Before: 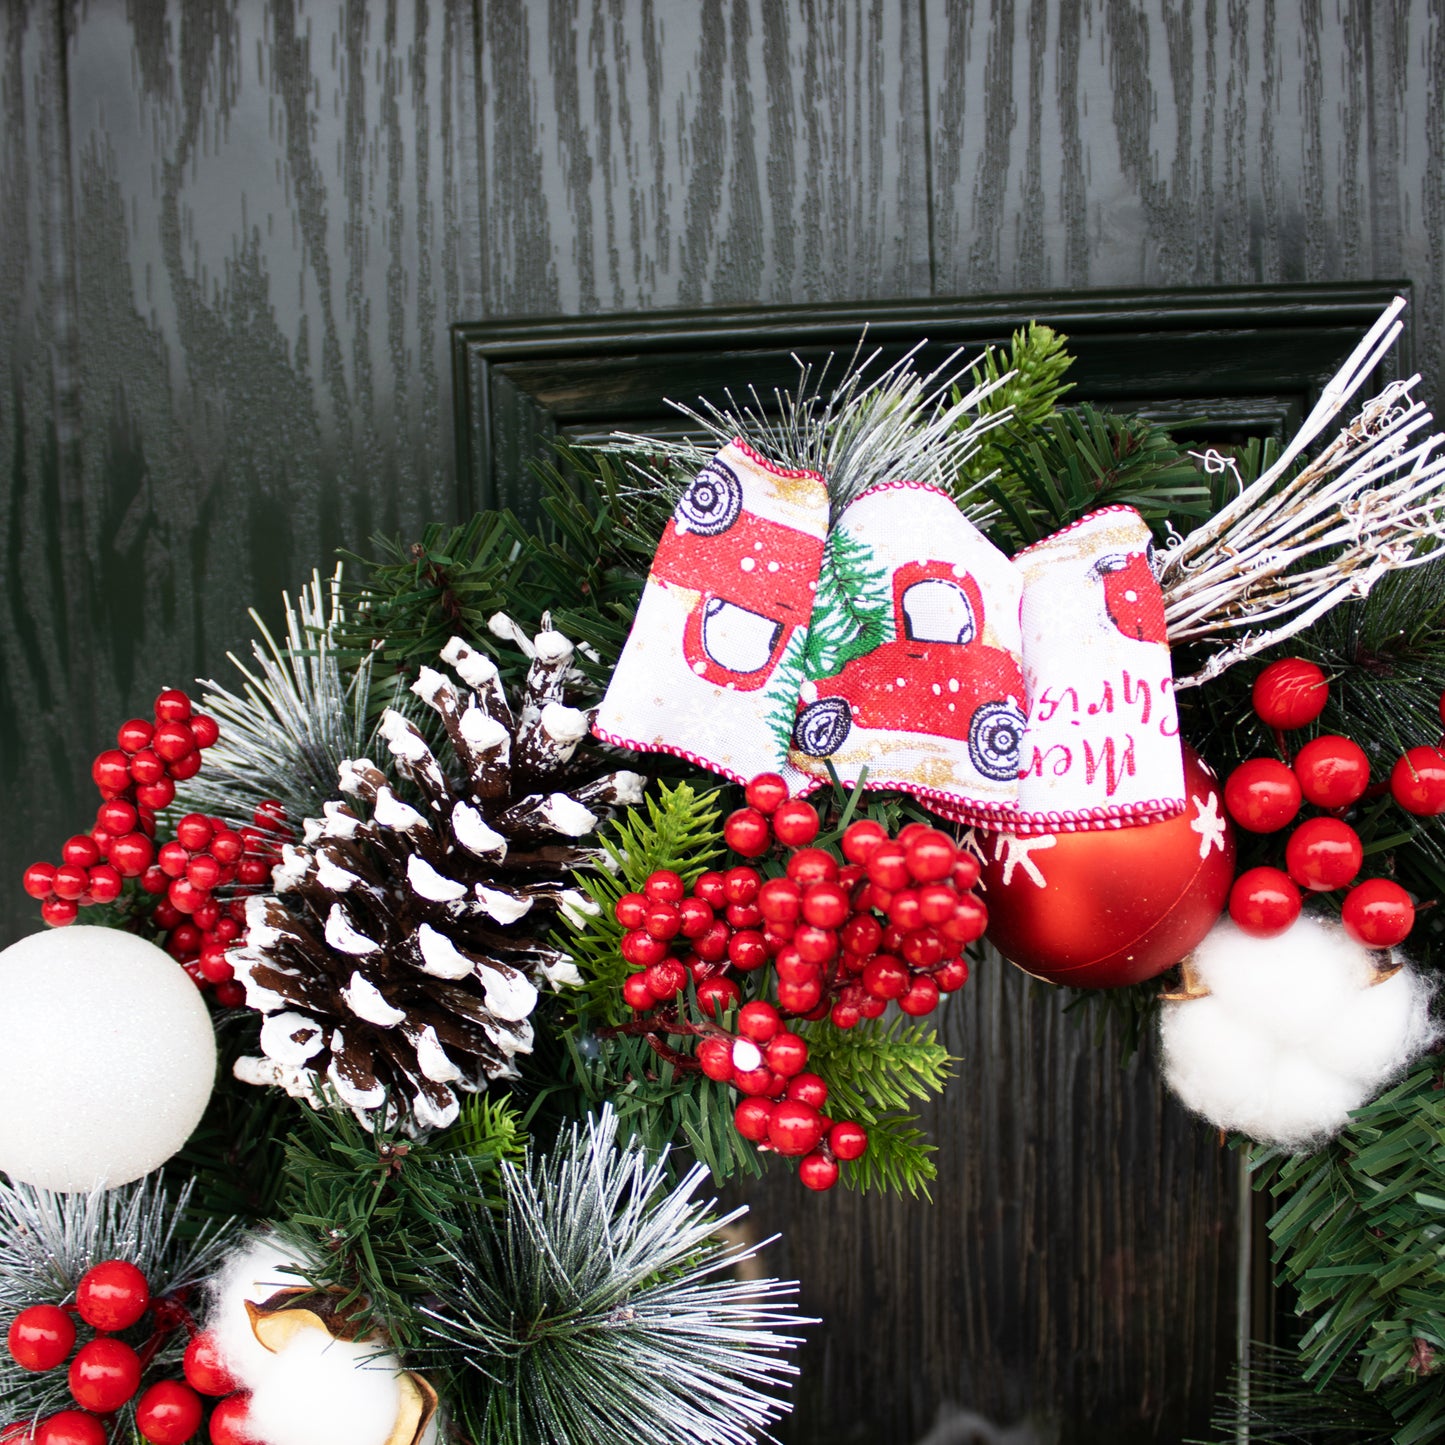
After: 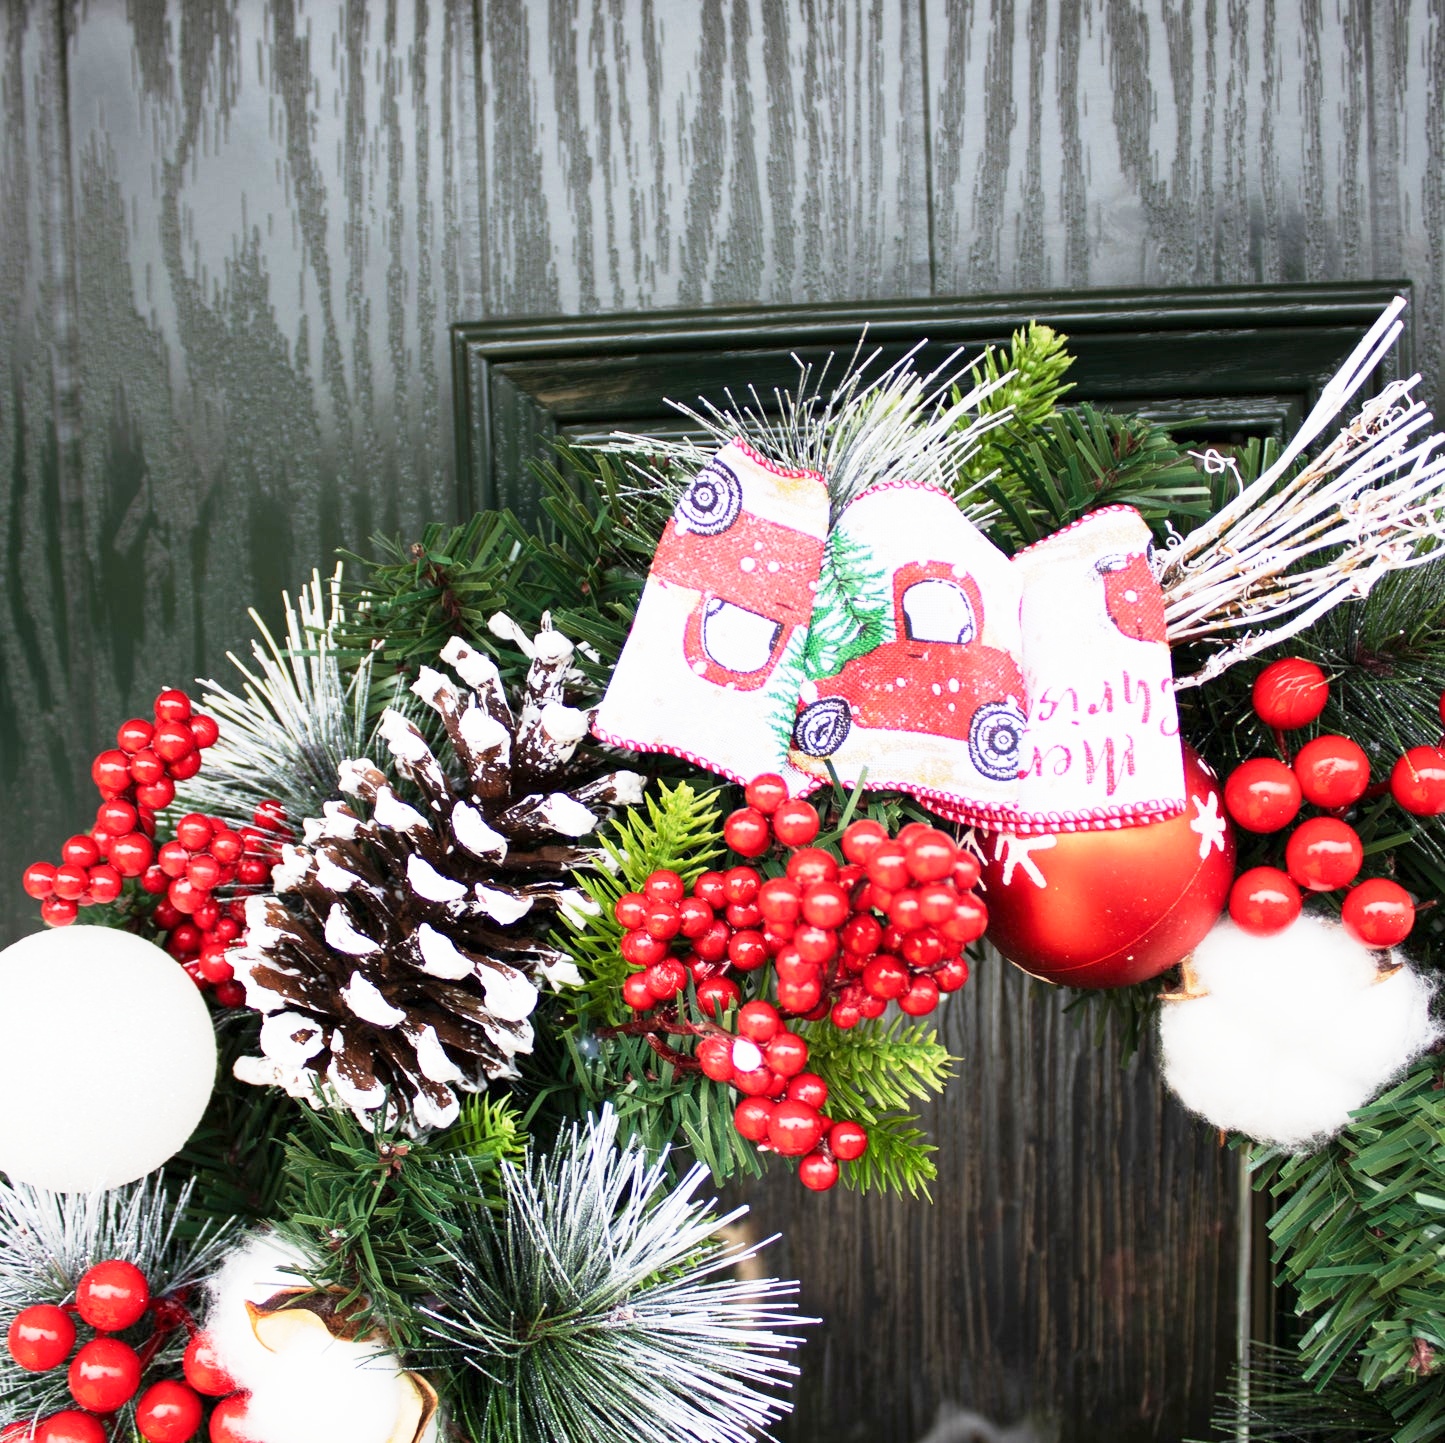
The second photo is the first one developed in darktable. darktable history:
exposure: exposure 0.648 EV, compensate highlight preservation false
crop: bottom 0.071%
base curve: curves: ch0 [(0, 0) (0.088, 0.125) (0.176, 0.251) (0.354, 0.501) (0.613, 0.749) (1, 0.877)], preserve colors none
------
Work to be completed> Render the material above as a two-column CSV with the headers "prompt" and "edit_settings". Give one row per item, with its text in the first column and its answer in the second. Wrap every field in double quotes, replace line breaks with spaces, and leave the pictures out.

Result of this exercise>
prompt,edit_settings
"Before: After: The second photo is the first one developed in darktable. darktable history:","exposure: exposure 0.648 EV, compensate highlight preservation false crop: bottom 0.071% base curve: curves: ch0 [(0, 0) (0.088, 0.125) (0.176, 0.251) (0.354, 0.501) (0.613, 0.749) (1, 0.877)], preserve colors none"